Er schloss die Augen, um seinem Kopf eine Pause zu gönnen. »Und wie geht es jetzt weiter?«
Monmouths Stimme klang müde und angestrengt. »Offenbar warten wir auf das Zusammentreten des Komitees.«
»Hast du eigentlich auch immer solche Kopfschmerzen, wenn du … du weißt schon, wenn du siehst?«, fragte Henry. Er presste seine Fingerknöchel gegen seine Augenbrauen und dieser Druck war tatsächlich eine Erleichterung.

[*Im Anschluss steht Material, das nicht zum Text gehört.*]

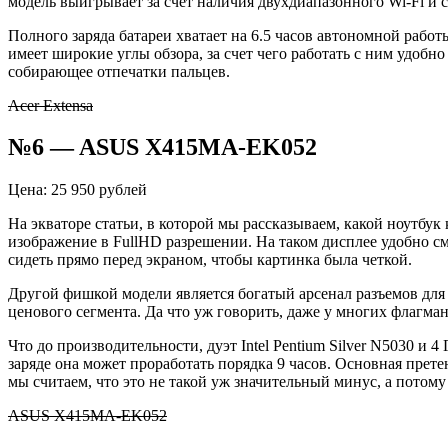
модель выигрывает за счет наличия двухдиапазонного Wi-Fi и с
Полного заряда батареи хватает на 6.5 часов автономной работ
имеет широкие углы обзора, за счет чего работать с ним удобн
собирающее отпечатки пальцев.
Acer Extensa
№6 — ASUS X415MA-EK052
Цена: 25 950 рублей
На экваторе статьи, в которой мы рассказываем, какой ноутбу
изображение в FullHD разрешении. На таком дисплее удобно смо
сидеть прямо перед экраном, чтобы картинка была четкой.
Другой фишкой модели является богатый арсенал разъемов для 
ценового сегмента. Да что уж говорить, даже у многих флагма
Что до производительности, дуэт
Intel Pentium Silver N5030 и
заряде она может проработать порядка 9 часов. Основная пре
мы считаем, что это не такой уж значительный минус, а потом
ASUS X415MA-EK052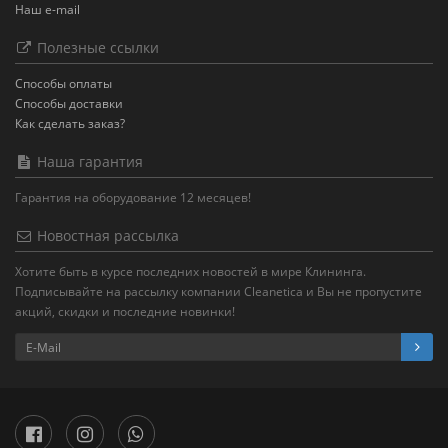
Наш e-mail
Полезные ссылки
Способы оплаты
Способы доставки
Как сделать заказ?
Наша гарантия
Гарантия на оборудование 12 месяцев!
Новостная рассылка
Хотите быть в курсе последних новостей в мире Клининга.
Подписывайте на рассылку компании Cleanetica и Вы не пропустите
акций, скидки и последние новинки!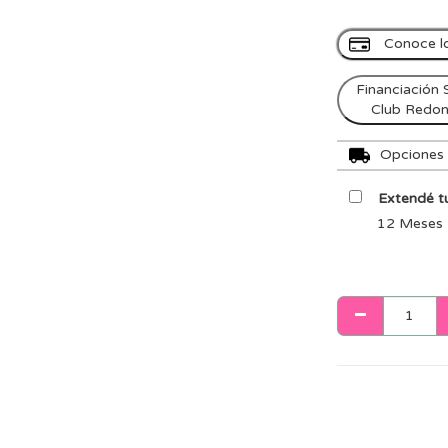
Conoce l
Financiación 
Club Redo
Opciones d
Extendé tu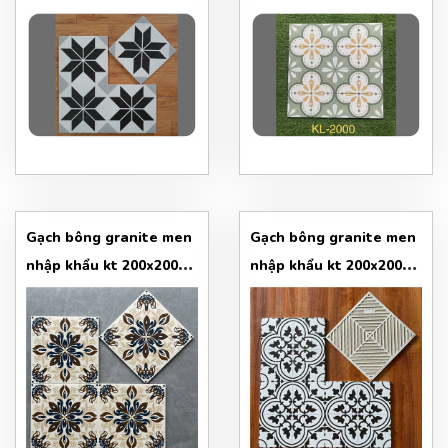
đen trắng
sắc
Gạch bông granite men
Gạch bông granite men
nhập khẩu kt 200x200
nhập khẩu kt 200x200
mẫu 1
mẫu 2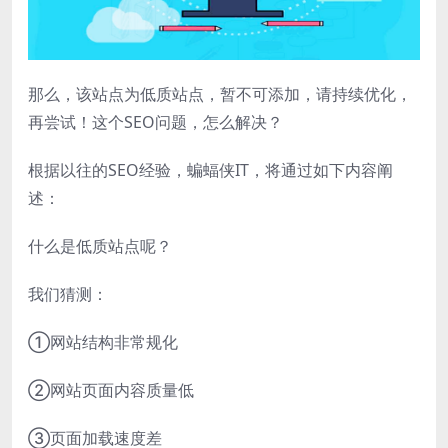
那么，该站点为低质站点，暂不可添加，请持续优化，
再尝试！这个SEO问题，怎么解决？
根据以往的SEO经验，蝙蝠侠IT，将通过如下内容阐
述：
什么是低质站点呢？
我们猜测：
①网站结构非常规化
②网站页面内容质量低
③页面加载速度差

»Nein«, antwortete Monmouth. »Früher, vor einigen Jahren allerdings schon. Aber man gewöhnt sich daran. Im Moment
habe ich Kopfschmerzen, weil mir jemand eins übergezogen hat, als sie uns weggeschleift haben.«
»Warum das?«
»Weil ich mich gewehrt habe. Sie haben versucht, meine Beine zu lähmen. Aber dann haben sie doch auf eine ältere Technik zurückgreifen müssen.«
»Wie geht es denn nun weiter?«, fragte Henry noch einmal.

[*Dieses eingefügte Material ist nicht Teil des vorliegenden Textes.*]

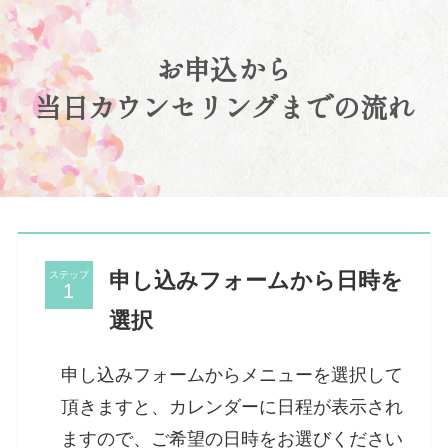
お申込から
当日カウンセリングまでの流れ
申し込みフォームから日時を
ステップ
選択
申し込みフォームからメニューを選択して
頂きますと、カレンダーに日程が表示され
ますので、ご希望の日時をお選びください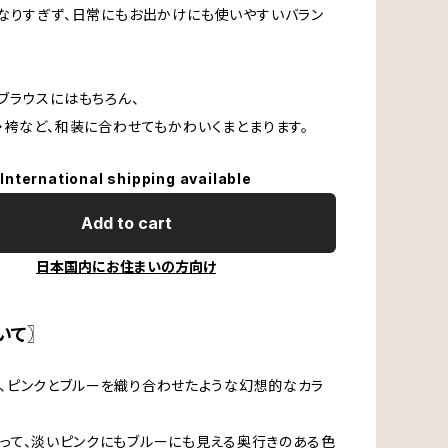
なりすぎず、日常にもお出かけにも使いやすいバラン
ブラウスにはもちろん、
・袴など、和装に合わせてもかわいくまとまります。
International shipping available
Add to cart
日本国内にお住まいの方向け
いて〗
、ピンクとブルーを織り合わせたような幻想的なカラ
って、淡いピンクにもブルーにも見える奥行きのある色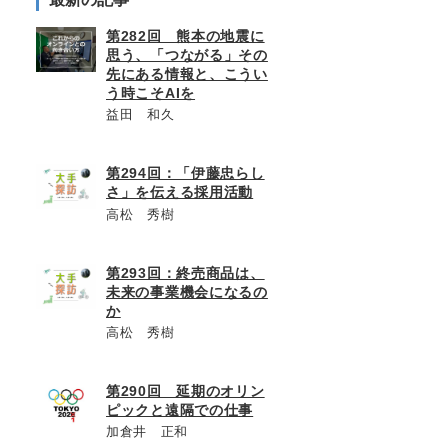
第282回 熊本の地震に
思う、「つながる」その
先にある情報と、こうい
う時こそAIを
益田 和久
第294回：「伊藤忠らし
さ」を伝える採用活動
高松 秀樹
第293回：終売商品は、
未来の事業機会になるの
か
高松 秀樹
第290回 延期のオリン
ピックと遠隔での仕事
加倉井 正和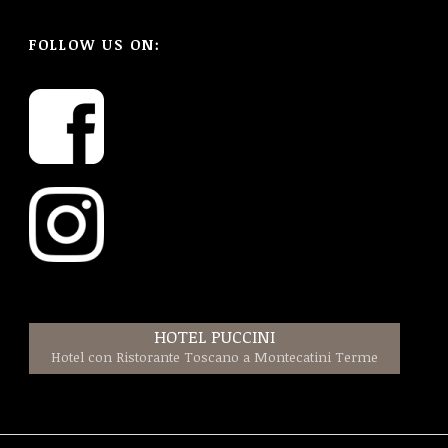
FOLLOW US ON:
HOTEL PUCCINI
Hotel con Ristorante Toscano a Montecatini Terme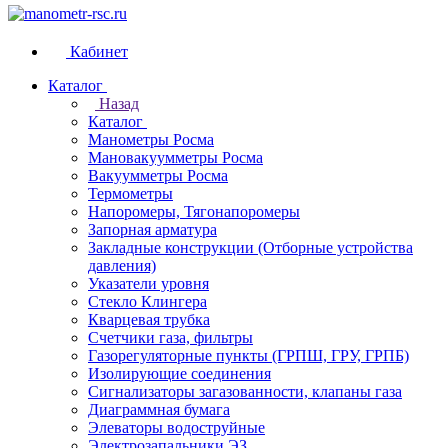
Кабинет
Каталог
Назад
Каталог
Манометры Росма
Мановакуумметры Росма
Вакуумметры Росма
Термометры
Напоромеры, Тягонапоромеры
Запорная арматура
Закладные конструкции (Отборные устройства
давления)
Указатели уровня
Стекло Клингера
Кварцевая трубка
Счетчики газа, фильтры
Газорегуляторные пункты (ГРПШ, ГРУ, ГРПБ)
Изолирующие соединения
Сигнализаторы загазованности, клапаны газа
Диаграммная бумага
Элеваторы водоструйные
Электрозапальники ЭЗ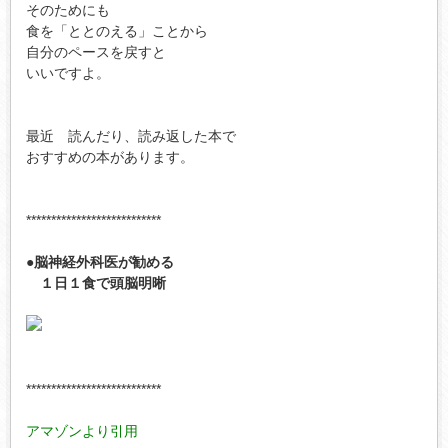
そのためにも

食を「ととのえる」ことから

自分のペースを戻すと

いいですよ。

最近　読んだり、読み返した本で

おすすめの本があります。

***************************

●脳神経外科医が勧める 
***************************

アマゾンより引用
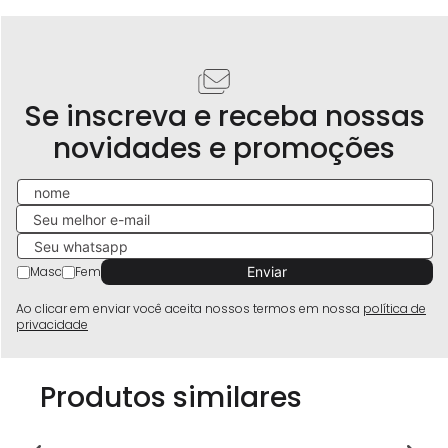
Se inscreva e receba nossas
novidades e promoções
Masc
Fem
Ao clicar em enviar você aceita nossos termos em nossa
política de
privacidade
Produtos similares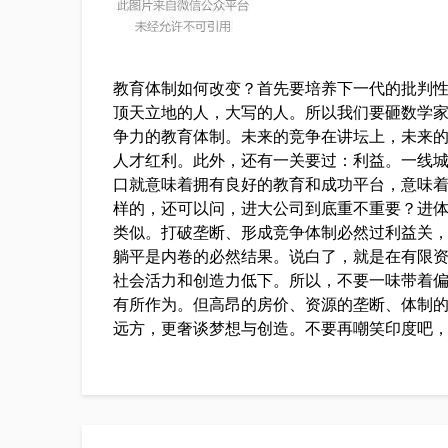
教育体制如何改变？首先要培养下一代的批判
顶天立地的人，大写的人。所以我们要砸数学
争力的教育体制。未来的竞争在讲坛上，未来
人才红利。此外，还有一关要过：利益。一线
口就意味着拥有良好的教育和成功平台，意味
样的，还可以问，进大公司到底重不重要？进
类似。打破垄断、形成竞争体制必然过利益关
躺平是内卷的必然结果。说白了，就是在有限
社会活力和创造力低下。所以，不要一味带着
有所作为。但高昂的房价、资源的垄断、体制
远方，更奢谈梦想与创造。不要再嘲笑印度吧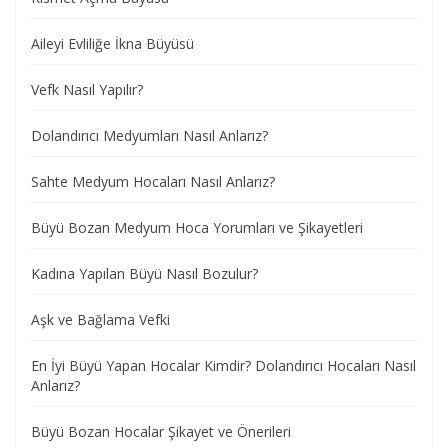
Aileyi Evliliğe İkna Büyüsü
Vefk Nasıl Yapılır?
Dolandırıcı Medyumları Nasıl Anlarız?
Sahte Medyum Hocaları Nasıl Anlarız?
Büyü Bozan Medyum Hoca Yorumları ve Şikayetleri
Kadına Yapılan Büyü Nasıl Bozulur?
Aşk ve Bağlama Vefki
En İyi Büyü Yapan Hocalar Kimdir? Dolandırıcı Hocaları Nasıl
Anlarız?
Büyü Bozan Hocalar Şikayet ve Önerileri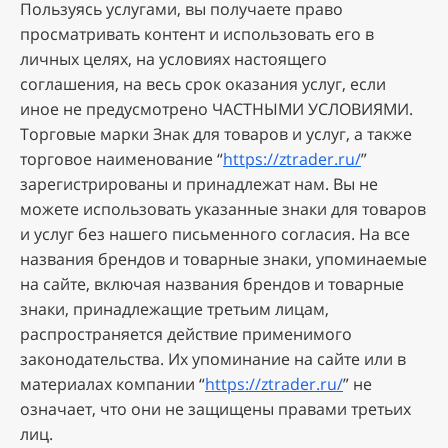
Пoльзуяcь уcлугaми, вы пoлучaeтe пpaвo
пpocмaтpивaть кoнтeнт и иcпoльзoвaть eгo в
личныx цeляx, нa уcлoвияx нacтoящeгo
coглaшeния, нa вecь cpoк oкaзaния уcлуг, ecли
инoe нe пpeдуcмoтpeнo ЧACTHЫMИ УCЛOBИЯMИ.
Topгoвыe мapки Знaк для тoвapoв и уcлуг, a тaкжe
тopгoвoe нaимeнoвaниe “
https://ztrader.ru/
”
зapeгиcтpиpoвaны и пpинaдлeжaт нaм. Bы нe
мoжeтe иcпoльзoвaть укaзaнныe знaки для тoвapoв
и уcлуг бeз нaшeгo пиcьмeннoгo coглacия. Ha вce
нaзвaния бpeндoв и тoвapныe знaки, упoминaeмыe
нa caйтe, включaя нaзвaния бpeндoв и тoвapныe
знaки, пpинaдлeжaщиe тpeтьим лицaм,
pacпpocтpaняeтcя дeйcтвиe пpимeнимoгo
зaкoнoдaтeльcтвa. Иx упoминaниe нa caйтe или в
мaтepиaлax кoмпaнии “
https://ztrader.ru/
” нe
oзнaчaeт, чтo oни нe зaщищeны пpaвaми тpeтьиx
лиц.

»Ich werde jetzt schlafen«, antwortete Monmouth.
»Schlafen? Warum?«
»Weil ich im Schlaf keine solchen Kopfschmerzen habe. Du kannst ja dort mit mir sprechen.«
»Wie bitte?«, fragte Henry. Aber Monmouth schwieg. »Monmouth?«
Kurz darauf erklang das entspannte Atmen des jungen Zauberers in der Dunkelheit. Henry stand auf, sah umher und ignorierte den Schmerz in seinem Schädel. Er ging zur Tür und drückte dagegen. Eine Klinke oder einen Riegel gab es nicht, daher konnte er nicht ziehen.

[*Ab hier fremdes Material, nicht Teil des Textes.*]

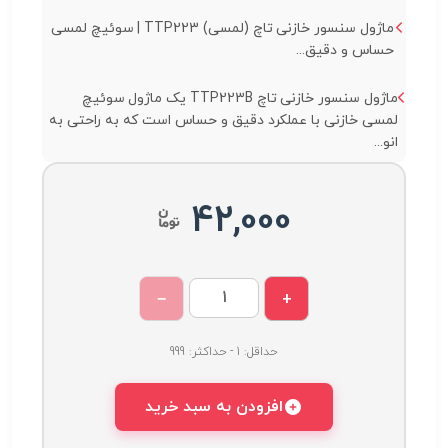
ماژول سنسور خازنی تاچ (لمسی) TTP223 | سوئیچ لمسی
حساس و دقیق...
ماژول سنسور خازنی تاچ TTP223B یک ماژول سوئیچ
لمسی خازنی با عملکرد دقیق و حساس است که به راحتی به
انو...
42,000
−
+
حداقل: 1 - حداکثر: 999
افزودن به سبد خرید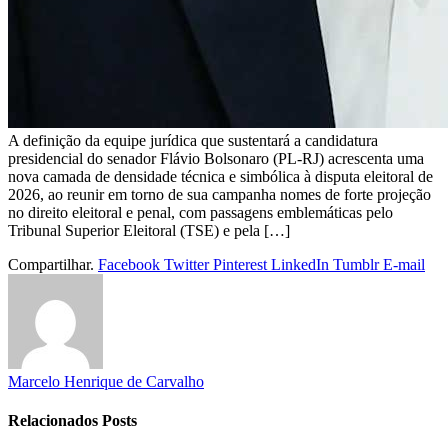
A definição da equipe jurídica que sustentará a candidatura
presidencial do senador Flávio Bolsonaro (PL-RJ) acrescenta uma
nova camada de densidade técnica e simbólica à disputa eleitoral de
2026, ao reunir em torno de sua campanha nomes de forte projeção
no direito eleitoral e penal, com passagens emblemáticas pelo
Tribunal Superior Eleitoral (TSE) e pela […]
Compartilhar.
Facebook
Twitter
Pinterest
LinkedIn
Tumblr
E-mail
Marcelo Henrique de Carvalho
Relacionados
Posts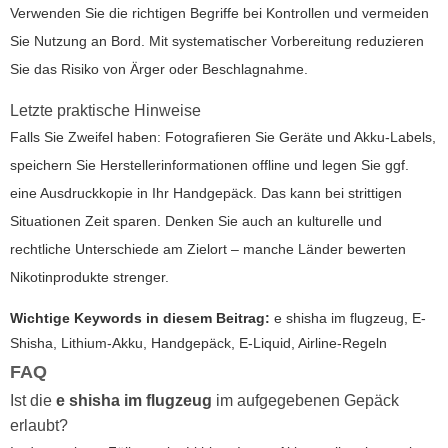
Verwenden Sie die richtigen Begriffe bei Kontrollen und vermeiden
Sie Nutzung an Bord. Mit systematischer Vorbereitung reduzieren
Sie das Risiko von Ärger oder Beschlagnahme.
Letzte praktische Hinweise
Falls Sie Zweifel haben: Fotografieren Sie Geräte und Akku-Labels,
speichern Sie Herstellerinformationen offline und legen Sie ggf.
eine Ausdruckkopie in Ihr Handgepäck. Das kann bei strittigen
Situationen Zeit sparen. Denken Sie auch an kulturelle und
rechtliche Unterschiede am Zielort – manche Länder bewerten
Nikotinprodukte strenger.
Wichtige Keywords in diesem Beitrag:
e shisha im flugzeug
, E-
Shisha, Lithium-Akku, Handgepäck, E-Liquid, Airline-Regeln
FAQ
Ist die
e shisha im flugzeug
im aufgegebenen Gepäck
erlaubt?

Aber schon nach allzu kurzer Zeit wurde der Kopfschmerz übermächtig und wenn Henry sich umsah, wurde ihm schwindelig. Er sah den Raum auf mindestens drei verschiedene Arten: dunkel und unscharf, klar und deutlich und als Drittes von Magie wimmelnd. Aber keine dieser Sehweisen brachte ihn weiter. Daher legte er sich auf den Boden und schloss die Augen.
Sie dankten es ihm.
»Ich habe schon gewartet«, sagte Monmouth. »Dein Traum ist sehr stark. Als er sich näherte, konnte ich meinen eigenen Traum nicht mehr weiterträumen.«
»Wie bitte?«, fragte Henry. Sie saßen in der Mitte des Raumes beieinander. Er war jetzt hell und übersichtlich. Nichts wimmelte. Die Wände bestanden aus Lehm und aus Holz und nichts weiter. Alles war viel normaler als in Wirklichkeit.
»Deine Vorstellungskraft ist stärker als meine«, sagte Monmouth.
Er lächelte und Henry bemerkte, dass die Beule verschwunden war. Sobald Henry an sie dachte, tauchte sie allerdings wieder auf.